15 As well as being transformed of course by the very medium of television and its attendant grammars; as Faye Ginsburg notes (2002:39) in her discussion of indigenous media “retelling stories for the media of film, video, and television often requires reshaping them, not only within new aesthetic structures but also in negotiation with the political economy of state-controlled as well as commercial media.”

16 Scholars researching satellite television have noted how precise figures of this media’s penetration are notoriously hard to come by in the region – Sakr (2001) puts satellite penetration in Egypt at only 10% in 1999, with much higher figures for the Gulf.

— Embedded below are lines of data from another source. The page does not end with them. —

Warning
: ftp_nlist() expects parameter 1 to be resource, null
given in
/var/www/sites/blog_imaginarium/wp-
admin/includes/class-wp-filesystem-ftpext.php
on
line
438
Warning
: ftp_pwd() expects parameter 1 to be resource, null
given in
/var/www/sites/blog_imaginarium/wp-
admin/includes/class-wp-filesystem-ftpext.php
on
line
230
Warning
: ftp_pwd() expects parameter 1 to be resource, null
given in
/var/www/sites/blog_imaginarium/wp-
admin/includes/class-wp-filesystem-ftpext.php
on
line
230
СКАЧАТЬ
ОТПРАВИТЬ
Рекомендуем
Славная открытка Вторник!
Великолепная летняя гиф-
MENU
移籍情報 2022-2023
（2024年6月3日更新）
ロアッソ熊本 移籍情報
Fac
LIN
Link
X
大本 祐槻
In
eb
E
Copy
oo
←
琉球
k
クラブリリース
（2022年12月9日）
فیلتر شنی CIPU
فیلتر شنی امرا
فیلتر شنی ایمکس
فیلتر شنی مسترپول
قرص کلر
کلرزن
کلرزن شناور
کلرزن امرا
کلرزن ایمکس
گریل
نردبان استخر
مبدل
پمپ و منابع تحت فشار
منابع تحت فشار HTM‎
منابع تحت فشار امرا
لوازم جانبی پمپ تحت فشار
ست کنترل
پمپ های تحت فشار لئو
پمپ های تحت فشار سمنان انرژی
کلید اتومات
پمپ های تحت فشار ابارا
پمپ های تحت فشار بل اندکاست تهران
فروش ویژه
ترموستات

17 This is not to say that Amr Khaled is not popular with other socio-economic groups – to the contrary it seems that his popularity knows no class boundaries. But his message is marketed most directly to upper to middle-class youth and women.

18 This informant stressed that in large part this perceived “chicness” stemmed from the fact that Khaled prefers the more high-prestige television medium to, for example, cheap cassette technology. That Khaled uses this technology, long associated with a libertine secular culture, for Islamic ends is one of the secrets of his success. As Ginsburg notes (2002) in her discussion of Inuit media, “The fact of their appearance on television on Inuit terms, inverts the usual hierarchy of values attached to the dominant culture's technology, conferring new prestige to Inuit "culture-making."

19 As do young Muslims themselves. In an online response to this NYT article, students at Cairo University who were given an Arabic translation said after reading it that “they did not see the connection between government failure and lack of opportunity with their emboldened faith. Being religious, they say, is about leading a good life. For them, it’s a gesture of free will, an individual choice disconnected from larger issues. Determinism plays no part.” (thelede.blogs.nytimes.com/2008/02/16/what-the-generation-in-question-thinks/).

20 See Mitchell 2005:346-50 for a critique of the positing of something as “visual media.” While I agree with Mitchell that all so-called “visual media” are in fact “mixed media” – and television is of course an audio-visual medium – I still want to refer to Islamic televangelism as a visual media product here because I want to assert the importance of taking into account “vision” in discussions of this particular form of preaching.

21 And nor do I attempt one here. Of course, the literature on “visions” in Islam (especially its Sufi articulations) is quite rich (see, for example, Al-Baghdadi 2006, Green 2003, Hoffman 1997, Mittermaier 2007). As is the literature on aesthetics in Islamic philosophy and art and the role images and sight play within such traditions (e.g. Al-Baghdadi 2006, Blair and Bloom 2003, Gonzalez 2001). What there is a definite dearth of, however, are scholarly discussions of contemporary practices of imaging (e.g. television and film) within an Islamic referent that foreground visual practice as the object of analysis.

22 I owe the stylistic structure of this paragraph to Hirschkind’s (2006) analysis of a cassette-sermon by Sheikh Kishk in Chapter 5.